◆ **What is required**
From the following material, say how many lines have "materials" in them; write only the number.

==== Records for this task

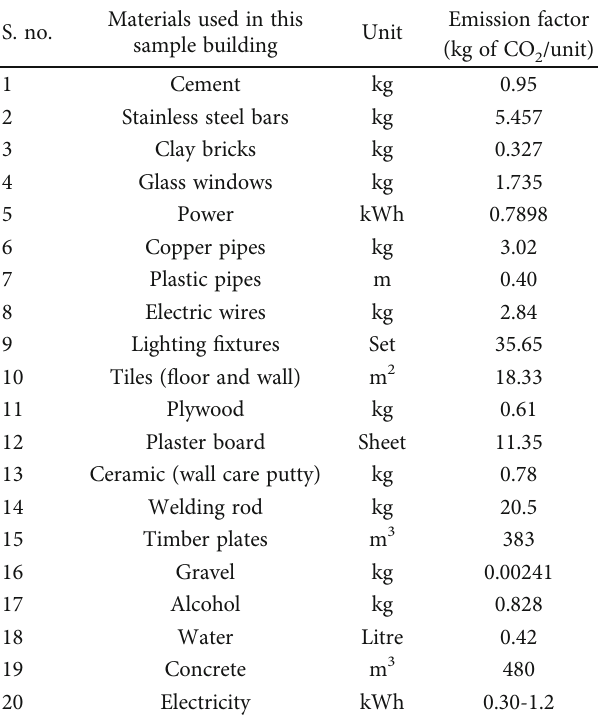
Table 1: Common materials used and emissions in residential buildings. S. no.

========
==== Records for this task

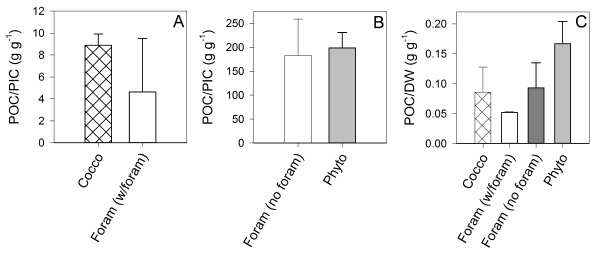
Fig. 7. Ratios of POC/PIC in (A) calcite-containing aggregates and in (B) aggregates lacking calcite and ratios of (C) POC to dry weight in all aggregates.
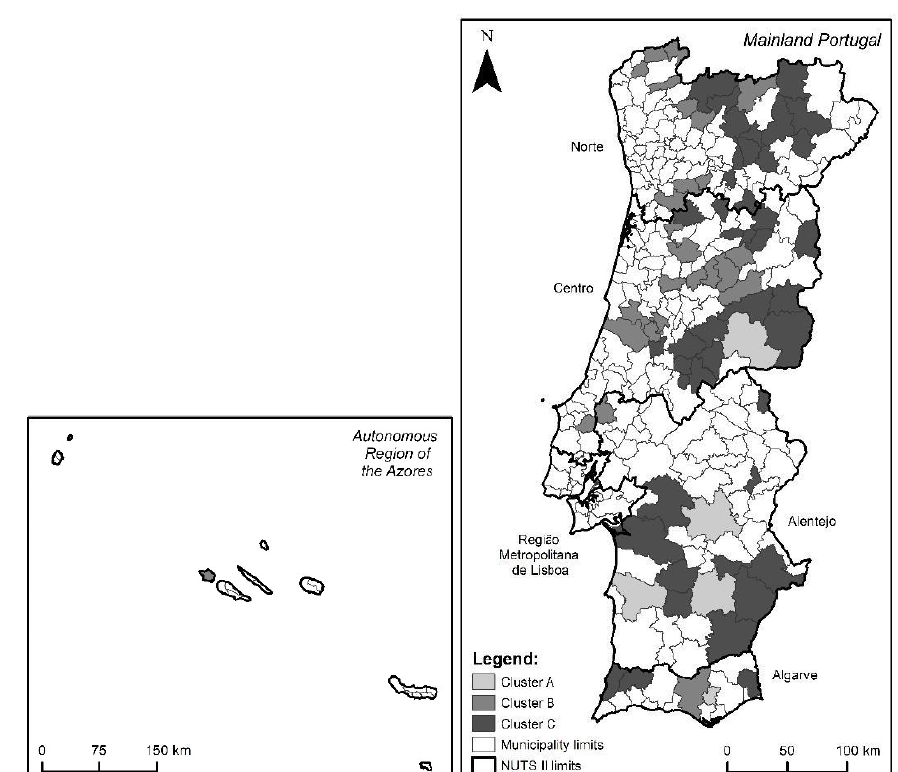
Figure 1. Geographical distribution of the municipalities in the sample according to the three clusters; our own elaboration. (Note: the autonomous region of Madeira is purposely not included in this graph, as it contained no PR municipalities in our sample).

========
==== Records for this task

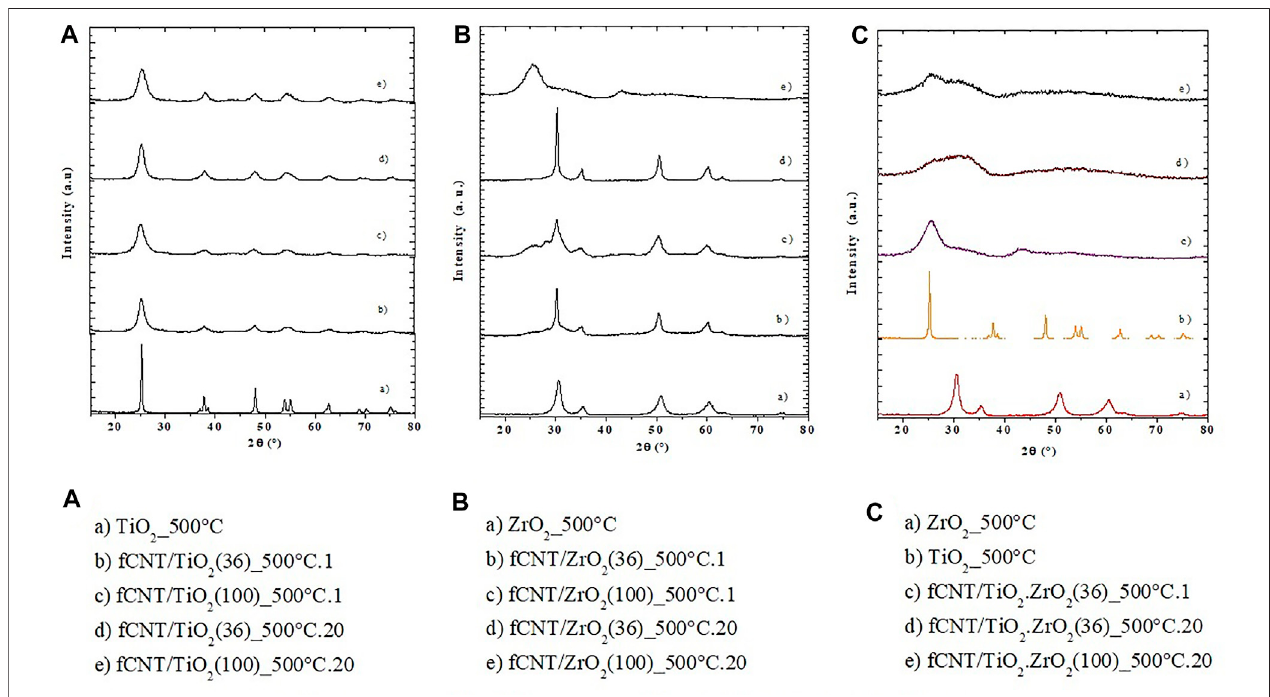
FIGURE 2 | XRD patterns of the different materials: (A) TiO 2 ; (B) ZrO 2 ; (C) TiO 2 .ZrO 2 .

========

◆ **Solved exercise**
2